Тем не менее Церковь была поставлена под строгий надзор. Совет по делам православной Церкви при Совете Министров СССР, учреждённый якобы для посредничества между Церковью и государством, на деле являлся контрольно-фискальным органом, тесно связанным с КГБ. Также советская власть пыталась использовать Церковь в интересах своей международной политики. Православным иерархам было разрешено устанавливать отношения с внешним миром при условии, что они будут выступать в духе советской пропаганды, особенно в тех кругах Запада, на которые мало влияли коммунистические партии.

При Хрущёве маятник пошёл в обратную сторону, и Церковь снова попала под колесо гонений, которые, хоть и с меньшей интенсивностью, продолжались и в брежневские годы. Иерархи оставались совершенно пассивными перед властью, а борьбу за права верующих возглавили простые священники, среди которых наиболее известны Дмитрий Дудко, Сергий Желудков, Александр Мень и ряд других. Все они столкнулись с карательным аппаратом, некоторых посадили...

После развала советской системы и краха коммунистической идеологии РПЦ оказалась, к сожалению, неспособной взять на себя роль духовного лидера нации, хотя разные силы, начиная государством и кончая некоторыми экстремистскими организациями, были бы не прочь воспользоваться её моральным авторитетом, который за последние годы несколько вырос, но в этом скорее заслуга духовного вакуума, в котором оказалось население РФ, а также солидного исторического багажа Церкви, нежели её истинного обновления, которое на сегодня имеет довольно-таки частный и локальный характер и идёт, опять же, от рядового духовенства, поскольку иерархи в большинстве остаются в состоянии хронического пиетета перед государственной властью и в лучшем  случае не мешают действительному возрождению духовной жизни. Воздержимся от прогнозов относительно дальнейшего развития отношений между Церковью и государством (хотя признаем, что они были бы довольно пессимистическими)…

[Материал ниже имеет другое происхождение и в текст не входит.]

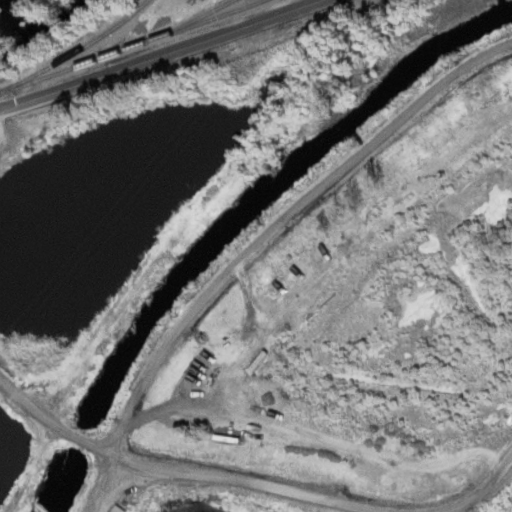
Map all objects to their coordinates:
railway: (220, 15)
railway: (141, 44)
railway: (79, 53)
road: (161, 56)
power tower: (238, 77)
road: (260, 244)
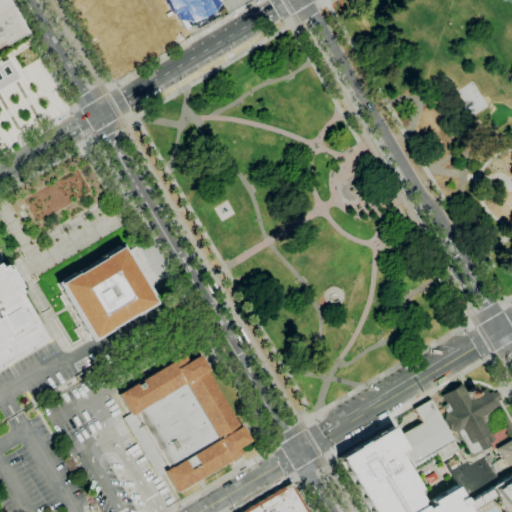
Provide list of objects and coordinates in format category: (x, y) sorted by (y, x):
road: (326, 1)
road: (328, 1)
road: (322, 4)
railway: (55, 6)
road: (281, 7)
road: (34, 11)
building: (191, 11)
building: (192, 11)
road: (239, 14)
road: (267, 14)
road: (306, 14)
road: (288, 20)
road: (292, 22)
building: (7, 24)
building: (8, 24)
road: (67, 47)
road: (68, 69)
road: (141, 69)
building: (5, 73)
road: (170, 73)
road: (261, 85)
road: (346, 87)
flagpole: (39, 88)
road: (109, 88)
road: (112, 88)
road: (66, 91)
flagpole: (43, 95)
road: (92, 97)
road: (120, 99)
road: (77, 106)
road: (77, 109)
road: (131, 113)
road: (414, 116)
traffic signals: (96, 117)
road: (129, 118)
road: (84, 121)
road: (247, 122)
road: (140, 125)
road: (110, 128)
road: (179, 128)
road: (450, 129)
road: (66, 133)
road: (93, 135)
road: (96, 137)
road: (110, 140)
road: (420, 155)
road: (442, 161)
road: (19, 162)
road: (402, 163)
road: (340, 174)
road: (469, 176)
park: (355, 180)
road: (149, 183)
road: (474, 186)
railway: (399, 188)
road: (375, 206)
road: (324, 213)
park: (63, 219)
road: (273, 238)
flagpole: (20, 255)
railway: (201, 256)
flagpole: (34, 277)
building: (104, 292)
building: (104, 293)
road: (311, 298)
railway: (478, 304)
road: (502, 304)
road: (506, 305)
road: (209, 308)
road: (478, 311)
road: (509, 311)
road: (486, 314)
road: (363, 318)
road: (464, 318)
building: (16, 320)
road: (470, 323)
building: (17, 324)
road: (505, 324)
road: (469, 328)
traffic signals: (498, 329)
road: (504, 341)
road: (476, 343)
road: (213, 351)
road: (502, 352)
road: (487, 357)
road: (491, 359)
road: (507, 359)
road: (67, 363)
parking lot: (70, 363)
road: (325, 376)
road: (482, 384)
road: (395, 389)
road: (509, 393)
road: (89, 403)
railway: (289, 413)
road: (395, 415)
road: (14, 416)
building: (472, 416)
building: (472, 416)
building: (181, 420)
building: (180, 422)
road: (291, 422)
road: (254, 423)
road: (307, 423)
road: (310, 423)
road: (104, 430)
road: (374, 431)
road: (290, 432)
parking lot: (109, 435)
building: (426, 435)
road: (319, 437)
road: (275, 442)
road: (276, 448)
building: (504, 448)
flagpole: (252, 449)
road: (328, 452)
building: (505, 452)
traffic signals: (294, 453)
road: (327, 457)
road: (283, 460)
road: (239, 465)
building: (499, 465)
building: (404, 466)
road: (311, 467)
parking lot: (36, 469)
road: (208, 474)
road: (292, 475)
road: (295, 476)
building: (427, 477)
road: (309, 479)
building: (394, 479)
road: (488, 481)
road: (245, 482)
road: (211, 485)
road: (280, 485)
road: (330, 488)
road: (63, 497)
building: (276, 502)
building: (278, 502)
road: (326, 509)
road: (161, 511)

А завершить данную работу хотелось бы словами Бердяева: «Я не придаю принципиального значения внешним формам государственной власти. Более существенно думать о том, чтобы не форма, а содержание жизни общества и государства определялось истиной Христовой веры, чтобы все движущие мотивы нашей жизни были подлинно христианскими. Вопрос о форме государственной власти есть вопрос технический, а не религиозный. Религиозный же вопрос есть вопрос о том, какой дух движет властью и определяет жизнь общества» .


СПИСОК ЛИТЕРАТУРЫ

1. Библия (любое издание).
2. Н. Бердяев. Ответ на письмо монархиста. «Путь», 1926, № 3.  В репр. изд.: Путь. Орган русской религиозной мысли. Кн. 1 (№№ 1-6). - М., 1992.
3. М. Волошин. «Жизнь - бесконечное познанье». Стихи. Проза. Публицистика. Воспоминания современников. - М., 1995.
4. А.В. Мень. История религии в 7-ми т.т., т. 2 «Магизм и Единобожие». - М., 1991.
5. Н.М. Никольский. История русской церкви. - М., 1985.
6. М.Э. Поснов. История христианской церкви до разделения церквей в 1054 г. - Брюссель, 1964.
7. В.С. Соловьёв. Об упадке средневекового миросозерцания. Собр. соч. в 2-х т.т. - М., 1990.